Over the last 3 weeks, you may have noticed some instability with our Rankings tools through missing data and error messages stating some tools are unavailable. On Friday, we experienced a totally different, unrelated problem with our rankings data. We expect to have an updated prognosis for that problem by tomorrow, but we want to fill you in on what went down at Mozplex to cause these issues in the first place. To be as transparent as possible about what happened and how we’re working to fix the issue, below is a summary of what was impacted, the work we did to get things going again, and what we’re doing in the future to make the system more resilient.

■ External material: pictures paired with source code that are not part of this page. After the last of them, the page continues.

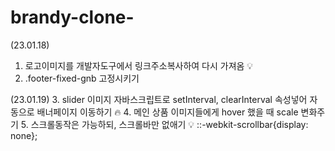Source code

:# brandy-clone-
(23.01.18)
1. 로고이미지를 개발자도구에서 링크주소복사하여 다시 가져옴 💡
2. .footer-fixed-gnb 고정시키기

(23.01.19)
3. slider 이미지 자바스크립트로 setInterval, clearInterval 속성넣어 자동으로 배너페이지 이동하기 🔥
4. 메인 상품 이미지들에게 hover 했을 때 scale 변화주기
5. 스크롤동작은 가능하되, 스크롤바만 없애기 💡
   ::-webkit-scrollbar{display: none};
   
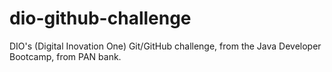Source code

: # dio-github-challenge
DIO's (Digital Inovation One) Git/GitHub challenge, from the Java Developer Bootcamp, from PAN bank.
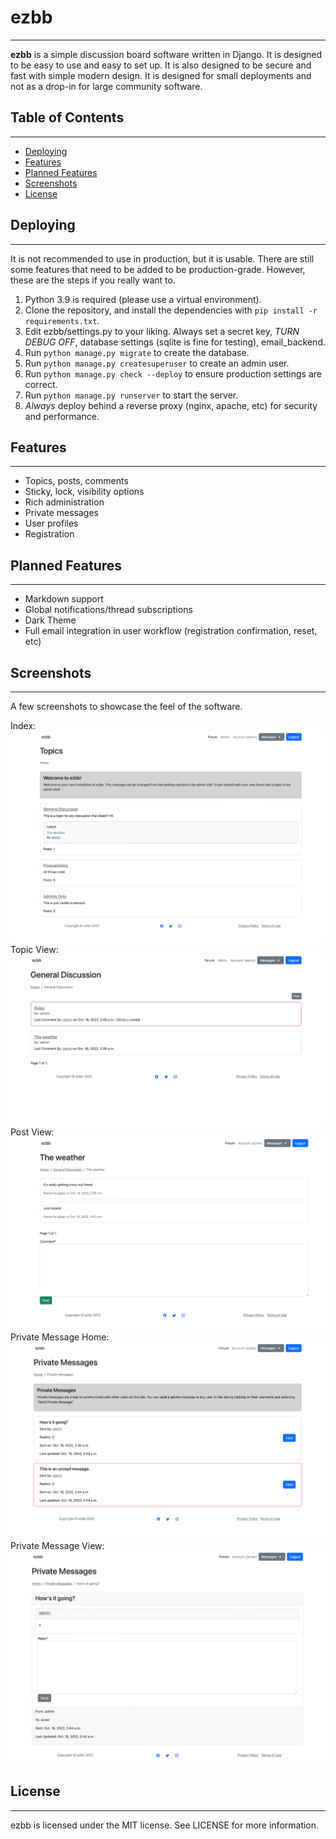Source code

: # ezbb
***
**ezbb** is a simple discussion board software written in Django. It is designed to be easy to use and easy to set up. It is also designed to be secure and fast with simple modern design. It is designed for small deployments and not as a drop-in for large community software.

## Table of Contents
***
* [Deploying](#deploying)
* [Features](#features)
* [Planned Features](#planned-features)
* [Screenshots](#screenshots)
* [License](#license)

## Deploying
***
It is not recommended to use in production, but it is usable. There are still some features that need to be added to be production-grade. However, these are the steps if you really want to.
1. Python 3.9 is required (please use a virtual environment). 
2. Clone the repository, and install the dependencies with `pip install -r requirements.txt`.
3. Edit ezbb/settings.py to your liking. Always set a secret key, *TURN DEBUG OFF*, database settings (sqlite is fine for testing), email_backend.
4. Run `python manage.py migrate` to create the database.
5. Run `python manage.py createsuperuser` to create an admin user.
6. Run `python manage.py check --deploy` to ensure production settings are correct.
7. Run `python manage.py runserver` to start the server.
8. *Always* deploy behind a reverse proxy (nginx, apache, etc) for security and performance.

## Features
***
- Topics, posts, comments
- Sticky, lock, visibility options
- Rich administration
- Private messages
- User profiles
- Registration

## Planned Features
***
- Markdown support
- Global notifications/thread subscriptions
- Dark Theme
- Full email integration in user workflow (registration confirmation, reset, etc)

## Screenshots
***
A few screenshots to showcase the feel of the software.

Index:
![Index](docs/images/index.png)
Topic View:
![Topic View](docs/images/topic_post_list.png)
Post View:
![Post View](docs/images/post_view.png)
Private Message Home:
![Private Message Home](docs/images/private_message_home.png)
Private Message View:
![Private Message View](docs/images/private_message_view.png)

## License
***
ezbb is licensed under the MIT license. See LICENSE for more information.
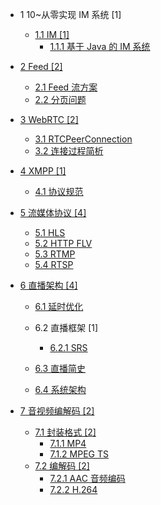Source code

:   - 1 10~从零实现 IM 系统 [1]
    - [1.1 IM [1]](/10~从零实现%20IM%20系统/IM/README.md)
      - [1.1.1 基于 Java 的 IM 系统](/10~从零实现%20IM%20系统/IM/基于%20Java%20的%20IM%20系统.md)
  - [2 Feed [2]](/Feed/README.md)
    - [2.1 Feed 流方案](/Feed/Feed%20流方案.md)
    - [2.2 分页问题](/Feed/分页问题.md)
  - [3 WebRTC [2]](/WebRTC/README.md)
    - [3.1 RTCPeerConnection](/WebRTC/RTCPeerConnection.md)
    - [3.2 连接过程简析](/WebRTC/连接过程简析.md)
  - [4 XMPP [1]](/XMPP/README.md)
    - [4.1 协议规范](/XMPP/协议规范.md)
  - [5 流媒体协议 [4]](/流媒体协议/README.md)
    - [5.1 HLS](/流媒体协议/HLS.md)
    - [5.2 HTTP FLV](/流媒体协议/HTTP-FLV.md)
    - [5.3 RTMP](/流媒体协议/RTMP.md)
    - [5.4 RTSP](/流媒体协议/RTSP.md)
  - [6 直播架构 [4]](/直播架构/README.md)
    - [6.1 延时优化](/直播架构/延时优化/README.md)
      
    - 6.2 直播框架 [1]
      - [6.2.1 SRS](/直播架构/直播框架/SRS/README.md)
        
    - [6.3 直播简史](/直播架构/直播简史.md)
    - [6.4 系统架构](/直播架构/系统架构/README.md)
      
  - [7 音视频编解码 [2]](/音视频编解码/README.md)
    - [7.1 封装格式 [2]](/音视频编解码/封装格式/README.md)
      - [7.1.1 MP4](/音视频编解码/封装格式/MP4.md)
      - [7.1.2 MPEG TS](/音视频编解码/封装格式/MPEG-TS.md)
    - [7.2 编解码 [2]](/音视频编解码/编解码/README.md)
      - [7.2.1 AAC 音频编码](/音视频编解码/编解码/AAC%20音频编码.md)
      - [7.2.2 H.264](/音视频编解码/编解码/H.264.md)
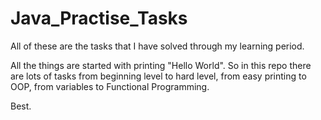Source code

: # Java_Practise_Tasks

  All of these are the tasks that I have solved through my learning period.

  All the things are started with printing "Hello World".
  So in this repo there are lots of tasks from beginning level to hard level,
  from easy printing to OOP,
  from variables to Functional Programming.
  
  Best.

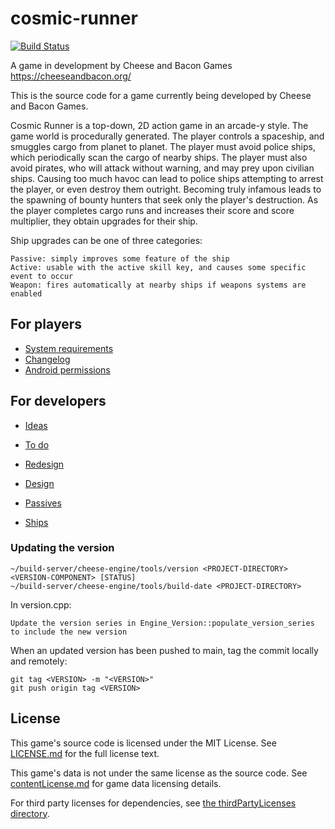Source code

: # cosmic-runner

[![Build Status](https://wells-family.xyz/jenkins/buildStatus/icon?job=cosmic-runner)](https://wells-family.xyz/jenkins/job/cosmic-runner/)

A game in development by Cheese and Bacon Games
https://cheeseandbacon.org/

This is the source code for a game currently being developed by Cheese and Bacon Games.

Cosmic Runner is a top-down, 2D action game in an arcade-y style. The game world is procedurally generated.
The player controls a spaceship, and smuggles cargo from planet to planet. The player must avoid police ships,
which periodically scan the cargo of nearby ships. The player must also avoid pirates, who will attack without warning,
and may prey upon civilian ships. Causing too much havoc can lead to police ships attempting to arrest the player,
or even destroy them outright. Becoming truly infamous leads to the spawning of bounty hunters that seek only the
player's destruction. As the player completes cargo runs and increases their score and score multiplier, they obtain
upgrades for their ship.

Ship upgrades can be one of three categories:

    Passive: simply improves some feature of the ship
    Active: usable with the active skill key, and causes some specific event to occur
    Weapon: fires automatically at nearby ships if weapons systems are enabled

## For players

* [System requirements](docs/systemRequirements.md)
* [Changelog](docs/changelog.md)
* [Android permissions](docs/androidPermissions.md)

## For developers

* [Ideas](development/ideas.md)
* [To do](development/toDo.md)

* [Redesign](development/design/redesign.md)
* [Design](development/design/design.md)
* [Passives](development/design/passives.ods)
* [Ships](development/design/ships.ods)

### Updating the version

    ~/build-server/cheese-engine/tools/version <PROJECT-DIRECTORY> <VERSION-COMPONENT> [STATUS]
    ~/build-server/cheese-engine/tools/build-date <PROJECT-DIRECTORY>

In version.cpp:

    Update the version series in Engine_Version::populate_version_series to include the new version

When an updated version has been pushed to main, tag the commit locally and remotely:

    git tag <VERSION> -m "<VERSION>"
    git push origin tag <VERSION>

## License

This game's source code is licensed under the MIT License. See [LICENSE.md](docs/LICENSE.md) for the full license text.

This game's data is not under the same license as the source code. See [contentLicense.md](docs/contentLicense.md) for
game data licensing details.

For third party licenses for dependencies, see [the thirdPartyLicenses directory](docs/thirdPartyLicenses).
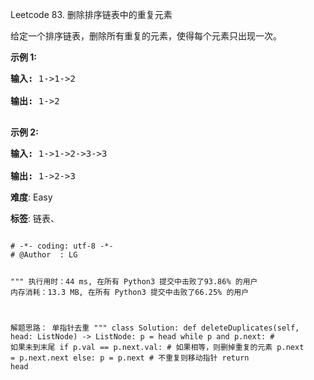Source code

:Leetcode 83. 删除排序链表中的重复元素
<p>给定一个排序链表，删除所有重复的元素，使得每个元素只出现一次。</p>


<p><strong>示例&nbsp;1:</strong></p>



<pre><strong>输入:</strong> 1-&gt;1-&gt;2

<strong>输出:</strong> 1-&gt;2

</pre>



<p><strong>示例&nbsp;2:</strong></p>



<pre><strong>输入:</strong> 1-&gt;1-&gt;2-&gt;3-&gt;3

<strong>输出:</strong> 1-&gt;2-&gt;3</pre>





 **难度**: Easy



 **标签**: 链表、 





<div class="hcb_wrap">
<pre class="prism undefined-numbers lang-python" data-lang="Python"><code>
# -*- coding: utf-8 -*-
# @Author  : LG

"""
执行用时：44 ms, 在所有 Python3 提交中击败了93.86% 的用户
内存消耗：13.3 MB, 在所有 Python3 提交中击败了66.25% 的用户

解题思路：
    单指针去重
"""
class Solution:
    def deleteDuplicates(self, head: ListNode) -> ListNode:
        p = head
        while p and p.next: # 如果未到末尾
            if p.val == p.next.val: # 如果相等，则删掉重复的元素
                p.next = p.next.next
            else:
                p = p.next  # 不重复则移动指针
        return head</code></pre></div>
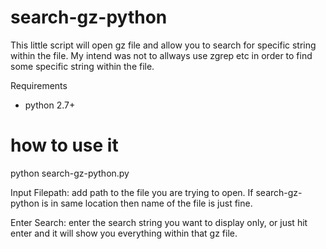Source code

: # search-gz-python
This little script will open gz file and allow you to search for specific string within the file. My intend was not to allways use zgrep etc in order to find some specific string within the file. 

Requirements
- python 2.7+

# how to use it

python search-gz-python.py

Input Filepath: add path to the file you are trying to open. If search-gz-python is in same location then name of the file is just fine.


Enter Search: enter the search string you want to display only, or just hit enter and it will show you everything within that gz file.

Database issues? What gives?
In the process of fixing our Riak storage, we disrupted some of our queues for SERP data processing. Given Moz’s growth over the last six months and the number of SERPs processed in the Riak cluster, Roger can no longer recover from outages in a timely manner. In late 2011, we could recover the system in 3-8 hours and be caught up on data processing in a few days. This time around, it took us six days to get the system back up and another two weeks to catch up on the missing data and the inconsistent data states that resulted.
Impacted services
Riak stores our SERP data (rankings data), so all the systems that depend on it were impacted. The impacted systems include:
- Custom reports
- On-page reports
- Historical rankings CSVs
- Rankings
- Keyword Difficulty & Full SERP Analysis reports
Work completed to get things going again
Our dev teams have been hard at work to restore all missing and inconsistent data post Riak malfunction. At a high-level, here’s what we did to get Rankings and all its dependencies going again:
- Created scripts to heal the different broken states of jobs
- Added more nodes to speed up processing and help in future failures
- Improved monitoring to get information about failures and performance bottlenecks
- Improved performance in a multiple areas
Future work
It took the team 20 days to fully recover from the cascading problems that resulted from the original issue. We know that this timeframe is highly unacceptable, and we apologize for not being able to recover quicker. We are now in the process of ensuring that the same failures do not occur in the future and to lessen downtime in the event something like this does happen again. Work has begun on multiple improvements to help us reach our goals, including:
- Improving health checks and threshold monitoring of Riak nodes and subsystem dependencies
- Adding more Riak nodes
- Beefing up queue and job execution monitoring and alarming
- Creating a dependency matrix that indicates what’s impacted when something goes down
- Improving fault tolerance in parts of the system
- Providing additional excess service capacity
- Creating system operations documentation for dealing with emergency scenarios and how to recover
So, what’s the current ETA?
Unfortunately, as you can probably tell, we have a lot of work to do to get Rankings back to 100%. We don’t have an ETA quite yet. However, we hope to have a solid date in place by tomorrow and will update the post as soon as we know. Again, we apologize for the failure and any issues it has caused. We are working our butts off to ensure it doesn’t happen again!